Riteniamo infatti importante che la legge fondativa della nostra Repubblica, quella in cui è stabilito ciò che è comune al di là delle differenze, rappresenti un terreno concreto
e costante di riflessione al fine di diffondere sui temi della Costituzione e della cittadinanza iniziative e attività curricolari significative e adeguate alle età dei ragazzi.
Tutti gli insegnamenti possono perciò diventare veicolo di conoscenza della Costituzione, con una operazione che dovrebbe rientrare nella normale attività didattica.
Quanto il Cidi propone e persegue da vari anni (si veda il bando) con il progetto a scuola di costituzione
è diverso dagli obiettivi dell’insegnamento di “Cittadinanza e Costituzione”, ma non è necessariamente in contrasto: la specificità del concorso del Cidi consiste nel dare un rilievo particolare al carattere curricolare dell’attività didattica volta alla conoscenza e alla pratica dei principi e dei contenuti della Costituzione attraverso approcci disciplinari o pluridisciplinari.
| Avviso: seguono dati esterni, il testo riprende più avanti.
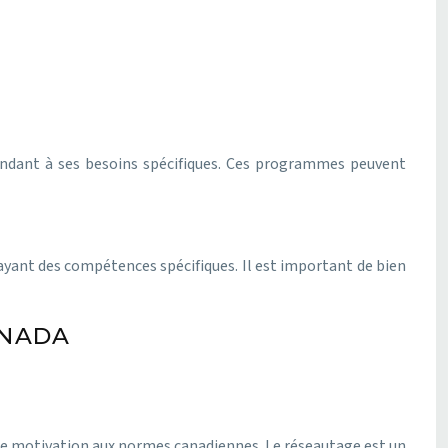
pondant à ses besoins spécifiques. Ces programmes peuvent
ayant des compétences spécifiques. Il est important de bien
ANADA
 de motivation aux normes canadiennes. Le réseautage est un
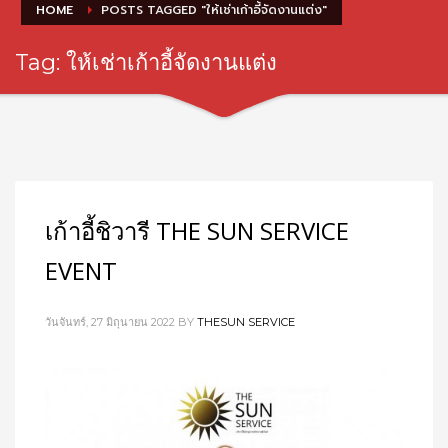
HOME
POSTS TAGGED "ให้เช่าเก้าอี้จัดงานแต่ง"
Tag: ให้เช่าเก้าอี้จัดงานแต่ง
เก้าอี้ชิวารี THE SUN SERVICE
EVENT
วันจันทร์, 27 มิถุนายน 2022
BY
THESUN SERVICE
L’insegnamento/apprendimento della Costituzione dovrebbe quindi avvenire all’interno di un contesto educativo capace di generare conoscenze e riflessioni sui principi costituzionali (siano esse di natura esistenziale, di convivenza civile e sociale oppure storico-giuridiche o di affermazione di principi basati sulla nozione del diritto). Partire da modelli di comportamento o da situazioni concrete, da fatti accaduti, per poi discuterli, analizzarli, capirne le ragioni, inducendo i ragazzi ad avanzare ipotesi per la soluzione di problemi, a formulare regole per confrontarle con quelle esistenti è molto più efficace che dare spiegazioni in astratto.
Lo studio della Costituzione, dunque, come terreno di incontro e confronto pluralista e democratico, capace di tener conto dei bisogni educativi di tutti i bambini e i ragazzi anche di quelli che vengono da storie e culture diverse dalle nostre.
Ciò è quanto il Cidi intende proporre alle scuole: per
l’anno scolastico 2011-2012, con l’Alto Patronato del Presidente della Repubblica, vorremmo riportare l’attenzione sull’art. 3 nel quale confluiscono problemi di integrazione razziale, di religione, di uguaglianza, di pari
opportunità; ma ci piace segnalare anche il 2012 quale anno europeo per l’invecchiamento attivo e la solidarietà tra le generazioni, così come porre attenzione alle cosiddette feste laiche, al contesto storico che portò alla loro nascita e alla successiva celebrazione.
Tutto ciò nella convinzione che possa essere una strada utile, non solo per far vivere i principi e i valori della Costituzione, ma per far crescere una solida e diffusa educazione alla cittadinanza.